Nous sommes 36 ans plus tard, je ne suis plus jeune ni idéaliste, mais j'ose croire que j'ai un peu plus de plomb dans la cervelle et au moins une tasse de lucidité dans l'esprit pour comprendre qu'une chanson n'a pas besoin de dire le mot « pays » ou « Québec » pour être engagée.

Un artiste peut s'engager de mille et une façons sans que cela soit explicite et exprimé dans une chanson ou un film.

D'ailleurs, avec le temps, je suis devenue méfiante face à ces chansons lyrico-romantiques qui veulent à elles seules faire l'indépendance du Québec et qui n'arrivent à rien d'autre qu'à nous casser les oreilles ou à nous faire la morale.

Il y a bien sûr une ou deux exceptions dont Libérez-nous des libéraux que je réécoute toujours avec un malin plaisir. Il y a aussi quelques classiques comme le sublime poème Speak White de Michèle Lalonde dont Robert Lepage nous a fait redécouvrir la puissance incandescente dans 887 récemment ; un poème qui évoque à la fois la lutte de classes et l'affirmation nationale. Il y a bien sûr Mon pays de Vigneault et Le plus beau voyage de Claude Gauthier avec son « Je suis Québec mort ou vivant » retentissant à la fin. Ce sont des classiques qui ne se démoderont jamais mais qui correspondent à une époque désormais révolue.

Pour le reste, je préfère me laisser bercer (enfin, façon de parler) par Les flamants roses de Jean Leloup, une chanson sombre, terrifiante et engagée à sa manière, qui fait ressortir toute l'horreur des pays en guerre.

Engagé mais autrement, comme le dit si bien Guillaume Beauregard de Vulgaires Machins dans le reportage de La Presse consacré au déclin (disparition ?) de la chanson engagée.

Lui comme bien d'autres ont compris que la chanson n'est pas nécessairement le lieu pour faire de la politique, du moins de la politique partisane. La chanson, au contraire, est un lieu de liberté, de non-alignement, de parti pris pour l'humanité, la société, la poésie, un lieu par excellence pour dire des choses belles, profondes ou critiques et cinglantes, mais jamais un lieu pour vendre des drapeaux ou défendre les couleurs d'un parti.

Et le cinéma québécois dans tout cela ? Le cinéma, à mon avis, est politique par définition, politique au sens large parce qu'il est une prise de parole, un commentaire, un miroir et un regard sur la société dont il est issu.

C'est vrai qu'au Québec, les films qui évoquent nommément des événements politiques se comptent sur les 10 doigts de la main. Mais oubliez le Québec un instant et nommez-moi 10 films politiques, américains ou français, réalisés au cours des 10 ou même 20 dernières années.

Le film politique est un genre en soi qui a atteint son apogée à une certaine époque (toujours la même) avec notamment le maître du genre, Costa-Gavras. Et si, chez nos voisins du Sud, il y a eu plusieurs projets de films politiques produits ou réalisés par George Clooney (Ides of March) ou Oliver Stone (JFK, Nixon) ou True Colors de Herbert Ross, ils sont un peu l'exception qui confirme la règle au sein d'une industrie peu encline à dépenser des millions pour un film qui n'appelle pas la franchise ni le produit dérivé. C'est triste, mais c'est une réalité qui confirme que le Québec, à cet égard, n'est pas différent des autres sociétés.

Ailleurs comme chez nous, c'est le documentaire qui a pris le relais.
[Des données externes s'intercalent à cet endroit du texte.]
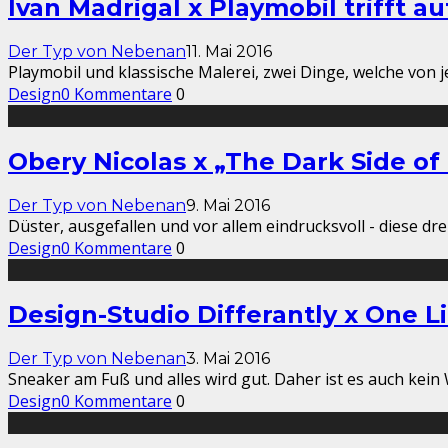
Ivan Madrigal x Playmobil trifft a
Der Typ von Nebenan
11. Mai 2016
Playmobil und klassische Malerei, zwei Dinge, welche von
Design
0 Kommentare
0
Obery Nicolas x „The Dark Side o
Der Typ von Nebenan
9. Mai 2016
Düster, ausgefallen und vor allem eindrucksvoll - diese dr
Design
0 Kommentare
0
Design-Studio Differantly x One L
Der Typ von Nebenan
3. Mai 2016
Sneaker am Fuß und alles wird gut. Daher ist es auch kei
Design
0 Kommentare
0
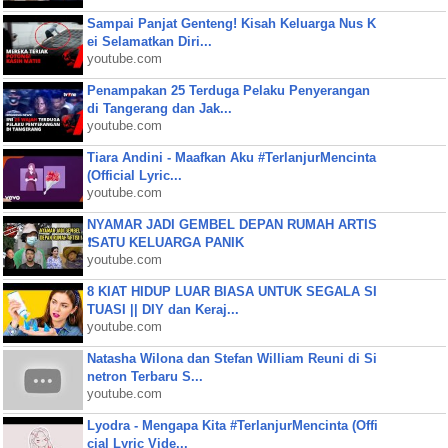
Sampai Panjat Genteng! Kisah Keluarga Nus K
ei Selamatkan Diri...
youtube.com
Penampakan 25 Terduga Pelaku Penyerangan
di Tangerang dan Jak...
youtube.com
Tiara Andini - Maafkan Aku #TerlanjurMencinta
(Official Lyric...
youtube.com
NYAMAR JADI GEMBEL DEPAN RUMAH ARTIS
❗SATU KELUARGA PANIK
youtube.com
8 KIAT HIDUP LUAR BIASA UNTUK SEGALA SI
TUASI || DIY dan Keraj...
youtube.com
Natasha Wilona dan Stefan William Reuni di Si
netron Terbaru S...
youtube.com
Lyodra - Mengapa Kita #TerlanjurMencinta (Offi
cial Lyric Vide...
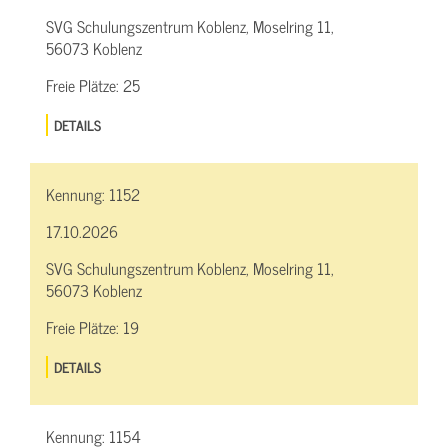
SVG Schulungszentrum Koblenz, Moselring 11,
56073 Koblenz
Freie Plätze:
25
DETAILS
Kennung:
1152
17.10.2026
SVG Schulungszentrum Koblenz, Moselring 11,
56073 Koblenz
Freie Plätze:
19
DETAILS
Kennung:
1154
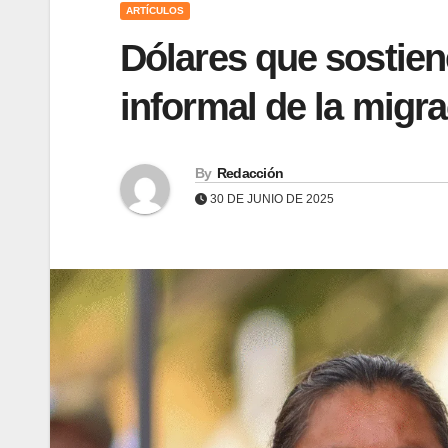
ARTÍCULOS
Dólares que sostien
informal de la migr
By
Redacción
30 DE JUNIO DE 2025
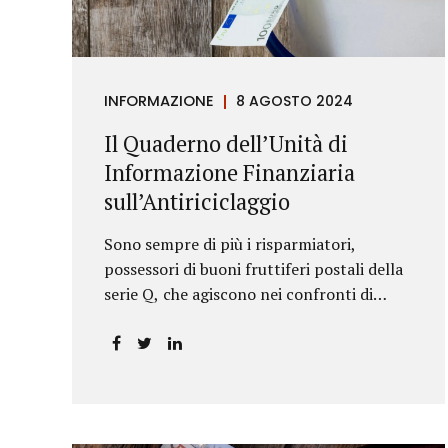
riportava un generico...
INFORMAZIONE
8 AGOSTO 2024
Il Quaderno dell’Unità di
Informazione Finanziaria
sull’Antiriciclaggio
Sono sempre di più i risparmiatori,
possessori di buoni fruttiferi postali della
serie Q, che agiscono nei confronti di
Poste Italiane.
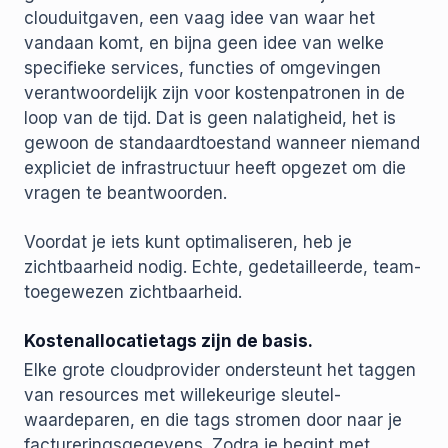
clouduitgaven, een vaag idee van waar het
vandaan komt, en bijna geen idee van welke
specifieke services, functies of omgevingen
verantwoordelijk zijn voor kostenpatronen in de
loop van de tijd. Dat is geen nalatigheid, het is
gewoon de standaardtoestand wanneer niemand
expliciet de infrastructuur heeft opgezet om die
vragen te beantwoorden.
Voordat je iets kunt optimaliseren, heb je
zichtbaarheid nodig. Echte, gedetailleerde, team-
toegewezen zichtbaarheid.
Kostenallocatietags zijn de basis.
Elke grote cloudprovider ondersteunt het taggen
van resources met willekeurige sleutel-
waardeparen, en die tags stromen door naar je
factureringsgegevens. Zodra je begint met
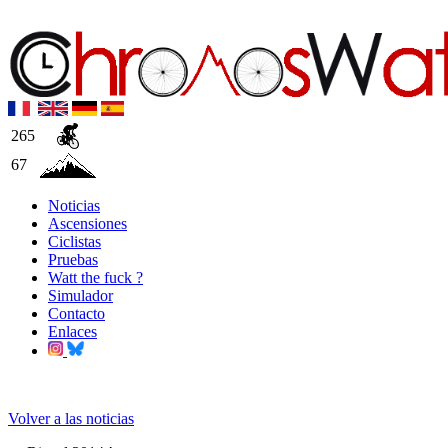
265
67
Noticias
Ascensiones
Ciclistas
Pruebas
Watt the fuck ?
Simulador
Contacto
Enlaces
Volver a las noticias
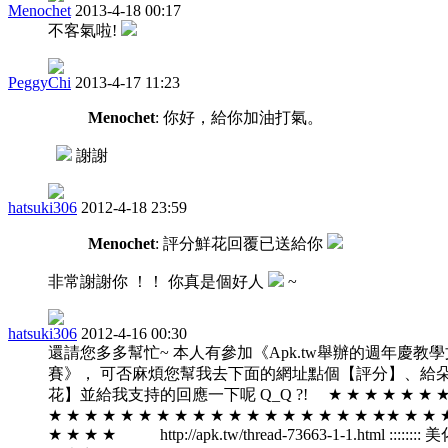
Menochet
2013-4-18 00:17
不客氣啦!
PeggyChi
2013-4-17 11:23
Menochet
: 你好，給你加油打氣。
謝謝
hatsuki306
2012-4-18 23:59
Menochet
: 評分鮮花回覆已送給你
非常謝謝你 ！！ 你真是個好人
~
hatsuki306
2012-4-16 00:30
還請您多多幫忙~ 本人有參加《Apk.tw舉辦的週年慶教
賽》， 可否麻煩您幫我去下面的網址點個【評分】、給
花】並給我支持的回應一下呢 Q_Q ?! ★ ★ ★ ★ ★ ★ ★
★ ★ ★ ★ ★ ★ ★ ★ ★ ★ ★ ★ ★ ★ ★ ★ ★ ★ ★★ ★ ★ 
★ ★ ★ ★ http://apk.tw/thread-73663-1-1.html ::::::::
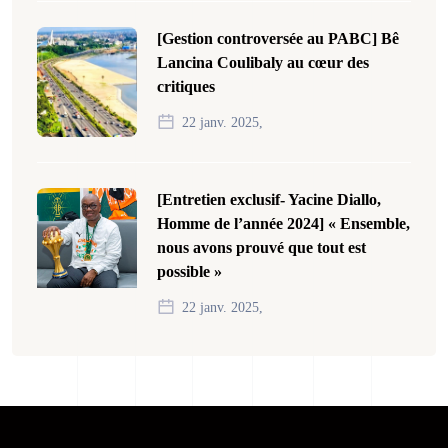
[Gestion controversée au PABC] Bê
Lancina Coulibaly au cœur des
critiques
22 janv. 2025,
[Entretien exclusif- Yacine Diallo,
Homme de l’année 2024] « Ensemble,
nous avons prouvé que tout est
possible »
22 janv. 2025,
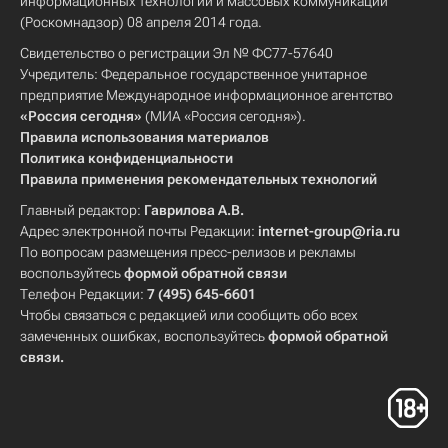
информационных технологий и массовых коммуникаций
(Роскомнадзор) 08 апреля 2014 года.
Свидетельство о регистрации Эл № ФС77-57640
Учредитель: Федеральное государственное унитарное
предприятие Международное информационное агентство
«Россия сегодня»
(МИА «Россия сегодня»).
Правила использования материалов
Политика конфиденциальности
Правила применения рекомендательных технологий
Главный редактор:
Гаврилова А.В.
Адрес электронной почты Редакции:
internet-group@ria.ru
По вопросам размещения пресс-релизов и рекламы
воспользуйтесь
формой обратной связи
Телефон Редакции:
7 (495) 645-6601
Чтобы связаться с редакцией или сообщить обо всех
замеченных ошибках, воспользуйтесь
формой обратной
связи
.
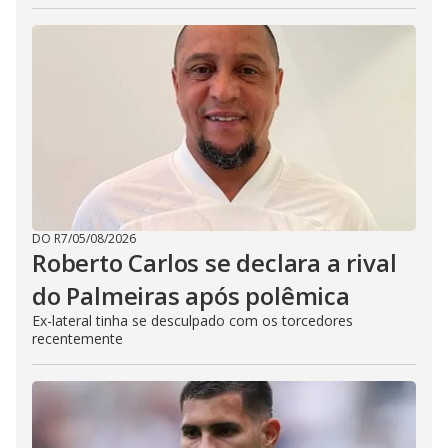
DO R7
/
05/08/2026
Roberto Carlos se declara a rival
do Palmeiras após polêmica
Ex-lateral tinha se desculpado com os torcedores
recentemente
Les docus politiques abondent, avec évidemment en tête ce bon vieux Michael Moore, le roi du docu engagé.

Encore que dernièrement, avec Where to Invade Next, le roi semble s'être essoufflé, à force de voir que ses films pourtant populaires ne changeaient pas le monde ni ses lois. En dépit de ses efforts répétés et sincères, il y a malheureusement autant sinon plus d'armes en circulation libre aux États-Unis et autant de fusillades perpétrées par des tireurs fous.
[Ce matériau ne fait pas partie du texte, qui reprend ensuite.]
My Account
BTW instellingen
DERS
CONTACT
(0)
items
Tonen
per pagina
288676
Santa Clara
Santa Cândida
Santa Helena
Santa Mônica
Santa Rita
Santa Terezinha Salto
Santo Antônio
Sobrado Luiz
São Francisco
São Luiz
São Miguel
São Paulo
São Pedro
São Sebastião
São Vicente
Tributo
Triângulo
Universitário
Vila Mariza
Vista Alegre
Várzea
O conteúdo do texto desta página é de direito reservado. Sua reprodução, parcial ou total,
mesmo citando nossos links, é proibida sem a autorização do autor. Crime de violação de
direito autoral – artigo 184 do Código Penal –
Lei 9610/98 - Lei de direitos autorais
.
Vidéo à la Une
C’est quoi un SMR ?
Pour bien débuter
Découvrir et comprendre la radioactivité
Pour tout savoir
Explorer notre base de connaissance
Tout cela pour dire que l'engagement en art peut prendre toutes sortes de formes et qu'en plus, il est cyclique. Suffit qu'un événement politique majeur et généralement calamiteux survienne pour raviver la flamme qui ne s'éteint jamais complètement.
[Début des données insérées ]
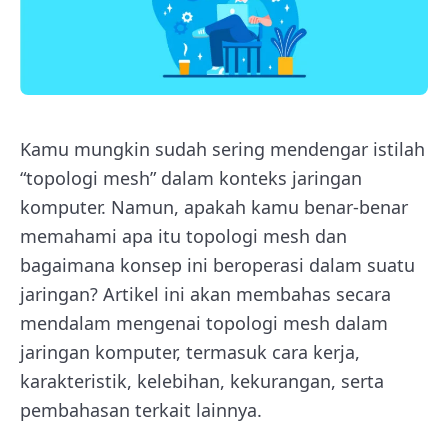
Kamu mungkin sudah sering mendengar istilah
“topologi mesh” dalam konteks jaringan
komputer. Namun, apakah kamu benar-benar
memahami apa itu topologi mesh dan
bagaimana konsep ini beroperasi dalam suatu
jaringan? Artikel ini akan membahas secara
mendalam mengenai topologi mesh dalam
jaringan komputer, termasuk cara kerja,
karakteristik, kelebihan, kekurangan, serta
pembahasan terkait lainnya.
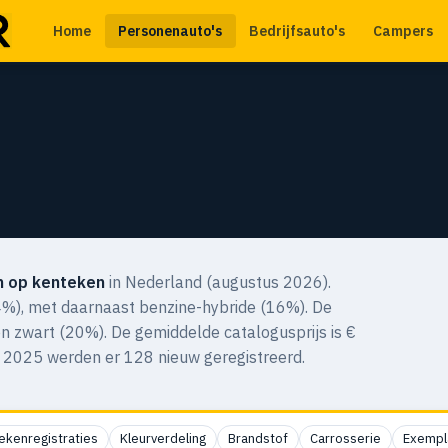
Home
Personenauto's
Bedrijfsauto's
Campers
n op kenteken
in Nederland (augustus 2026).
(84%), met daarnaast benzine-hybride (16%). De
 en zwart (20%). De gemiddelde catalogusprijs is €
 2025 werden er 128 nieuw geregistreerd.
ekenregistraties
Kleurverdeling
Brandstof
Carrosserie
Exempl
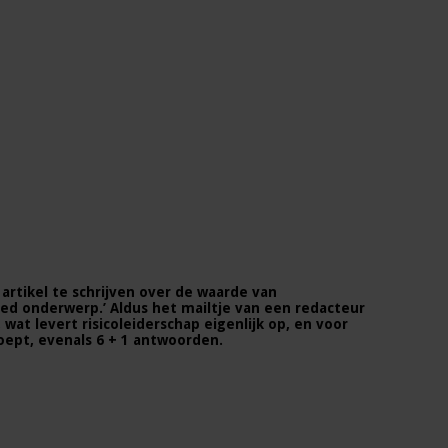
 artikel te schrijven over de waarde van
goed onderwerp.’ Aldus het mailtje van een redacteur
wat levert risicoleiderschap eigenlijk op, en voor
oept, evenals 6 + 1 antwoorden.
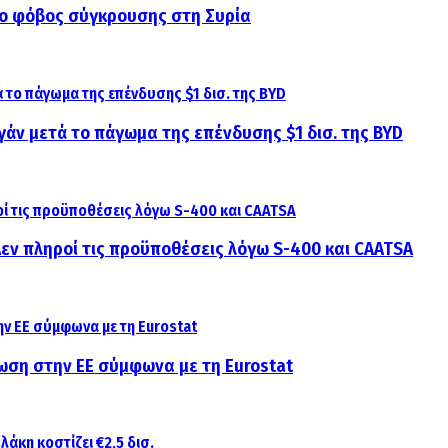
αι ο φόβος σύγκρουσης στη Συρία
γάν μετά το πάγωμα της επένδυσης $1 δισ. της BYD
 Δεν πληροί τις προϋποθέσεις λόγω S-400 και CAATSA
ίωση στην ΕΕ σύμφωνα με τη Eurostat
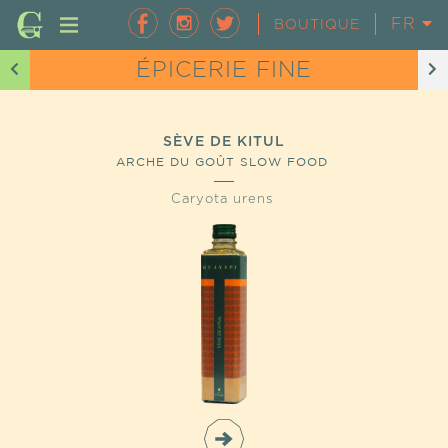
FR
EN
BOUTIQUE
ÉPICERIE FINE
SÈVE DE KITUL
ARCHE DU GOÛT SLOW FOOD
Caryota urens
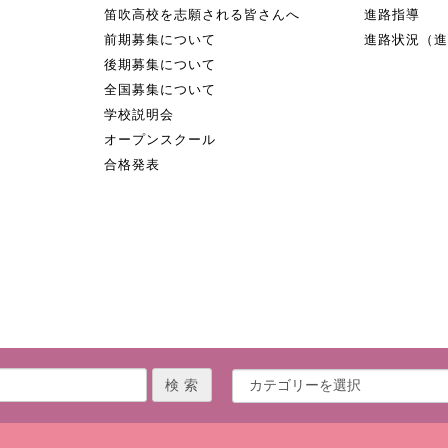
笛吹高校を志願される皆さんへ
進路指導
前期募集について
進路状況（
後期募集について
全国募集について
学校説明会
オープンスクール
合格発表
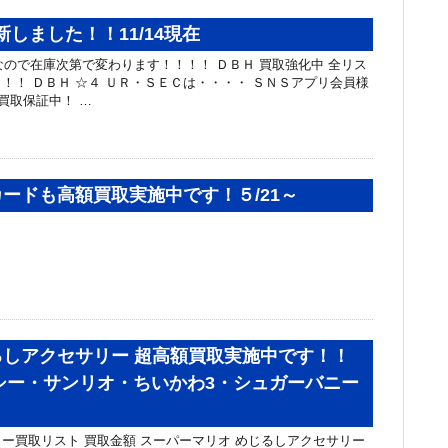
新しました！！11/14現在
カードなので在庫次第で変わります！！！！ ＤＢＨ 買取強化中 全リス
！！ ＤＢＨ ☆４ ＵＲ・ＳＥＣは・・・・ ＳＮＳアプリ会員様
買取保証中！ …
ードも高額買取実施中です！５/21～
しアクセサリー 超高額買取実施中です！！
ヨッシー・サンリオ・ちいかわ3・シュガーバニー
ー買取リスト 買取金額 スーパーマリオ めじるしアクセサリー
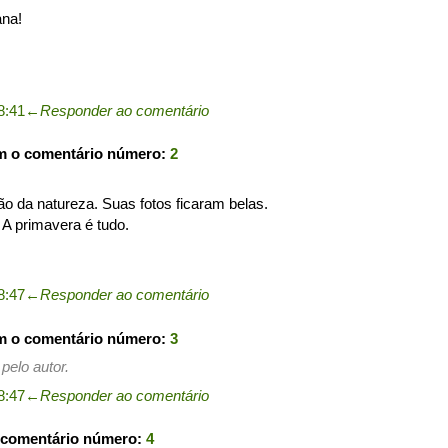
ana!
8:41
←
Responder ao comentário
m o comentário número:
2
ção da natureza. Suas fotos ficaram belas.
. A primavera é tudo.
8:47
←
Responder ao comentário
m o comentário número:
3
pelo autor.
8:47
←
Responder ao comentário
 comentário número:
4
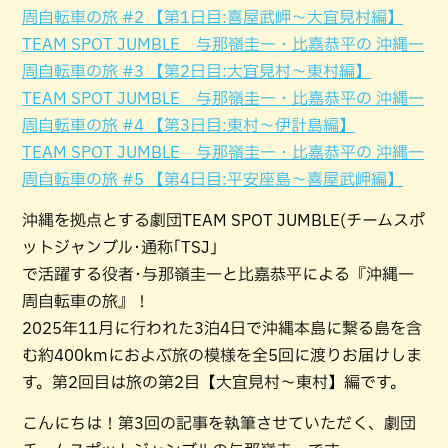
周自転車の旅 #2 【第1日目:喜屋武岬～大宜見村編】
TEAM SPOT JUMBLE 与那嶺圭一・比嘉恭平の 沖縄一
周自転車の旅 #3 【第2日目:大宜見村～東村編】
TEAM SPOT JUMBLE 与那嶺圭一・比嘉恭平の 沖縄一
周自転車の旅 #4 【第3日目:東村～伊計島編】
TEAM SPOT JUMBLE 与那嶺圭一・比嘉恭平の 沖縄一
周自転車の旅 #5 【第4日目:平安座島～喜屋武岬編】
沖縄を拠点とする劇団TEAM SPOT JUMBLE(チームスポ
ットジャンブル･通称｢TSJ｣
で活躍する役者･与那嶺圭一と比嘉恭平による『沖縄一
周自転車の旅』！
2025年11月に行われた3泊4日で沖縄本島に繋る島を含
む約400kmにおよぶ旅の模様を全5回に渡りお届けしま
す。第2回目は旅の第2目【大宜見村～東村】編です。
こんにちは！第3回の記事を執筆させていただく、劇団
Si ça se trouve, dans quelques années au Québec, une nouvelle génération d'artistes va se lever et reprendre le flambeau politique. Aux États-Unis, ça risque de se passer dans quelques semaines, lorsque la menace que Donald Trump accède à la présidence deviendra une réelle possibilité. Engagez-vous, qu'ils disaient... Trump ne sait pas ce qui l'attend.